An adaptive change is a different story altogether. This is if you want someone to behave differently, not simply to use a new tool or a new piece of information, but to show up to meetings in a different way, give feedback to his colleagues in a different way, or think about solving problems in more expansive or creative ways. Sometimes my clients are wanting someone to be more strategic, more inspirational, more reflective. The key words for me in what they want aren’t the obvious ones (strategic, inspirational, reflective). The key word is be.

If you’re wanting you—or others—to be different, that’s an adaptive challenge. While we often treat it as a technical fix (sending the leader away for a 3-day workshop on strategic thinking or inspirational leadership), research and experience will all tell you that doesn’t work. What works, instead, is to figure out how to change not just what we know, but who we are.

Changing who we are is not effortless work, but it’s possible. The first step is knowing whether that’s what you want. If it is, you need an adaptive change plan. This is not a straightforward addition of a tool or piece of information.

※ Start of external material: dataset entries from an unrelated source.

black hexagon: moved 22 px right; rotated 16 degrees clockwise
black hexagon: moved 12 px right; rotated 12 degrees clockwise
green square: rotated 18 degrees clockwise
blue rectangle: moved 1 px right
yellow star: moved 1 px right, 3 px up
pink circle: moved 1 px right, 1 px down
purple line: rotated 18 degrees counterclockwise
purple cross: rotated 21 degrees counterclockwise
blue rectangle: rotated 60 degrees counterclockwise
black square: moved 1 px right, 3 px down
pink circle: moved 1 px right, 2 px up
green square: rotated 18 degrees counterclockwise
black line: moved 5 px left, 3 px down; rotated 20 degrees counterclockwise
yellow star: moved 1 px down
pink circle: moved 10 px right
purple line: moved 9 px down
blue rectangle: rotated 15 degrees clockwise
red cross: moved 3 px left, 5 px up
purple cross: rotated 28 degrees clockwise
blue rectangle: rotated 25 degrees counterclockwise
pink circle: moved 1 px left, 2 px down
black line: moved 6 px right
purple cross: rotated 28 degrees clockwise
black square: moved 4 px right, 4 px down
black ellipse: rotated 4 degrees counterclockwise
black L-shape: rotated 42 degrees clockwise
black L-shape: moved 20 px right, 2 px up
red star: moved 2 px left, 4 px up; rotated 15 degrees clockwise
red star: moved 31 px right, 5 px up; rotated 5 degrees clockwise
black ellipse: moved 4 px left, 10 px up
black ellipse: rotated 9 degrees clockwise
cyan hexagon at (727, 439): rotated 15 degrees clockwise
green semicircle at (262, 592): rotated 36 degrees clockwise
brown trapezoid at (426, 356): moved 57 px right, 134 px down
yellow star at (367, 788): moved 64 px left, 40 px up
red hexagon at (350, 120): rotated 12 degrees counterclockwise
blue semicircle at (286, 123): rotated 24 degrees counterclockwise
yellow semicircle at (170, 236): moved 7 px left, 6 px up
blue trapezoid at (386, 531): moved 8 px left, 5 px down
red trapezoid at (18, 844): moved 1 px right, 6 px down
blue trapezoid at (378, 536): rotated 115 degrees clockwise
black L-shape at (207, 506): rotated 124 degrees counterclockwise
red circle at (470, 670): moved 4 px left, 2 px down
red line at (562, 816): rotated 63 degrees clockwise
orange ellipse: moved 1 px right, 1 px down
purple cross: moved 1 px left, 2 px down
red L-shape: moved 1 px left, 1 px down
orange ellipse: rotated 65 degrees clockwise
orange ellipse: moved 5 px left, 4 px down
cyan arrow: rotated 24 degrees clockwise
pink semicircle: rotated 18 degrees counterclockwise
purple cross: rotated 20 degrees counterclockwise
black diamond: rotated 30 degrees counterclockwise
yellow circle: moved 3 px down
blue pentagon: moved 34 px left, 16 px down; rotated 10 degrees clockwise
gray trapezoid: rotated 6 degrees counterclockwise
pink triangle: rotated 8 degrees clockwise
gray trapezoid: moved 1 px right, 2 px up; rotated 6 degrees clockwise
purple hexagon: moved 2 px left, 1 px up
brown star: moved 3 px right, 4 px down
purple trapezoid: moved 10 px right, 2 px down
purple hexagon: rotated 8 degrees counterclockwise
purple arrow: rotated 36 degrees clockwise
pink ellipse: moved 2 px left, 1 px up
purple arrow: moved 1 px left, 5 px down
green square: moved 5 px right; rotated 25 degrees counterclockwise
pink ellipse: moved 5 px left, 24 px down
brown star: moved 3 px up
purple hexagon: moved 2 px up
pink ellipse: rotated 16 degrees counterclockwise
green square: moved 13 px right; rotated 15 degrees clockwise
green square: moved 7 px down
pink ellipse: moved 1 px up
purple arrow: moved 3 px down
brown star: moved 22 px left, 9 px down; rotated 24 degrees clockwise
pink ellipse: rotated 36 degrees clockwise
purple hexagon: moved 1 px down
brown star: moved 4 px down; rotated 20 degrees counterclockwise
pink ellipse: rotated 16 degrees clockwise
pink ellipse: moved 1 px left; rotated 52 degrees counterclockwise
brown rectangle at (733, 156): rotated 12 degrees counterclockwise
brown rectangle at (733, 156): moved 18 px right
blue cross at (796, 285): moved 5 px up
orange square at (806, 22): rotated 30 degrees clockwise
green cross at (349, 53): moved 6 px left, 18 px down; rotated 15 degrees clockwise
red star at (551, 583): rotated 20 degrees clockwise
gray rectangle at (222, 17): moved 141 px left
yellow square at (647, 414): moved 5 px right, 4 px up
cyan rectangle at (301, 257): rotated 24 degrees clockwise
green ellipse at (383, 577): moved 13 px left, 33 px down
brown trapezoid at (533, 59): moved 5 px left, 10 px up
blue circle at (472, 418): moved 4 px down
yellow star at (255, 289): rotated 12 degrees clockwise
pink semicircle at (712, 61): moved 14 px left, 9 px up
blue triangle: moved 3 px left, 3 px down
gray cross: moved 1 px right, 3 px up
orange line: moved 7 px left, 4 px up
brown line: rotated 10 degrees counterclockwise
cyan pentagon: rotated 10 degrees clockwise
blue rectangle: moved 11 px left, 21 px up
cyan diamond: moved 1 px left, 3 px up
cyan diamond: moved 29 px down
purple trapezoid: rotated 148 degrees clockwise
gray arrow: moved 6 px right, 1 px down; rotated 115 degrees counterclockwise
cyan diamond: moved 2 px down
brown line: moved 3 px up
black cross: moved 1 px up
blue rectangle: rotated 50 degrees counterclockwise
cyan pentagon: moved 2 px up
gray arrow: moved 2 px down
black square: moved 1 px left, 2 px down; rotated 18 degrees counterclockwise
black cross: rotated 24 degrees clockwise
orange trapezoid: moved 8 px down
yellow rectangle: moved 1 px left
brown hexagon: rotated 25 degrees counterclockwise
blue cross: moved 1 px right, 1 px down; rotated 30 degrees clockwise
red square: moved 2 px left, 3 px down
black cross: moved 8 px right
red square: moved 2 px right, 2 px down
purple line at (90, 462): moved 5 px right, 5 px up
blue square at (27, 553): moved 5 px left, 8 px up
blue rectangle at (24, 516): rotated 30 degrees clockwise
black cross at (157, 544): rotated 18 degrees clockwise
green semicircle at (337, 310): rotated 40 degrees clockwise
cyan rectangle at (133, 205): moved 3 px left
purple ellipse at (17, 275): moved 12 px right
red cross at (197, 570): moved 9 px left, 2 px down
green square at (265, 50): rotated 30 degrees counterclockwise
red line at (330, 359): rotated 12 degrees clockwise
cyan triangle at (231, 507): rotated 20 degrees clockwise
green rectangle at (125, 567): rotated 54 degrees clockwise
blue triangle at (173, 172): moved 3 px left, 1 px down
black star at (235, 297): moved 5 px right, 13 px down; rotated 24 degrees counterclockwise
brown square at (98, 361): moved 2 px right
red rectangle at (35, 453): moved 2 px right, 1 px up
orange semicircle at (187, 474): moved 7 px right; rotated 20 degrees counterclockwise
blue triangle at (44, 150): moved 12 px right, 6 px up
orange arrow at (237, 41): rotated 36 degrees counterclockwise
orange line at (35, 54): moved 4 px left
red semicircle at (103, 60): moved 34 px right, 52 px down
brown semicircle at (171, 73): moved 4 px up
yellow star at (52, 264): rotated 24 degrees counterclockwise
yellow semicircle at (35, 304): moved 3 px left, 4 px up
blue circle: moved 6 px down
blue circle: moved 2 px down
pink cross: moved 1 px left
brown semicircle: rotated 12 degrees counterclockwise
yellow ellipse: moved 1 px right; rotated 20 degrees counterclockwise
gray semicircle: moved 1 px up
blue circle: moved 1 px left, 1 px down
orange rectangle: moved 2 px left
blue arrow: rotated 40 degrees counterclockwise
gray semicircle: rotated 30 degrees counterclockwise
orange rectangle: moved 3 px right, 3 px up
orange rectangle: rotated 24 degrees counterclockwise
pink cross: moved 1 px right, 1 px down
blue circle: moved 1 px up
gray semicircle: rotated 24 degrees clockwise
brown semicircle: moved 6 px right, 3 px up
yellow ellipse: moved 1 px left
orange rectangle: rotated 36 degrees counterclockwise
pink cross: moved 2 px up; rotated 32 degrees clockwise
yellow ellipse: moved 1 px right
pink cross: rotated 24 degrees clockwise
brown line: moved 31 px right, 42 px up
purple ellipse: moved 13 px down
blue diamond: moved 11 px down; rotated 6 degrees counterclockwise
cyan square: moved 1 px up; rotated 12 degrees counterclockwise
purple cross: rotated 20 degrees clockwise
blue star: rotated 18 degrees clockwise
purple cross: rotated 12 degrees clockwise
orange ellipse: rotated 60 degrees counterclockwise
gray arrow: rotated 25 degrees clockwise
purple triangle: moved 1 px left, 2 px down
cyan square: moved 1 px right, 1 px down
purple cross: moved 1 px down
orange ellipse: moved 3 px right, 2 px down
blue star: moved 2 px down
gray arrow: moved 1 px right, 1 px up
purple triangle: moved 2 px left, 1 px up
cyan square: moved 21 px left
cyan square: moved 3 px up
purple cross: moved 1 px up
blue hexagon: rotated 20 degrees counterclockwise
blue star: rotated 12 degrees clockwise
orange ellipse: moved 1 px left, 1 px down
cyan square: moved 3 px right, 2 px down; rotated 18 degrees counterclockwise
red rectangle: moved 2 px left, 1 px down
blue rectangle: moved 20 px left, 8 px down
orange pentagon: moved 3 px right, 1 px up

Rather, it’s a series of interconnected pieces because your behavior emerges from your thoughts and your thoughts emerge from your worldview–the sense you make of the world. Try to change just the behavior and you’ll fail (as do more than 90% of well-intentioned new year’s resolutions). In the heat of the moment, you won’t remember to be strategic or inspirational or reflective. You’ll just be, well, you. Instead, you actually have to change your worldview, and the thoughts that arise from your seeing the world the way you do. This sounds hard—and in some ways it is—but it’s never impossible.

Spend the first few days just noticing. When do I do the thing I’d like to stop doing (or when do I not do the thing I wish I were doing)? What was happening around me? In the quiet of my office afterwards, what did I wish I had done/ said/ thought? When you’ve collected some data about what you’re doing now, you’ll be ready to think about what you can do differently tomorrow.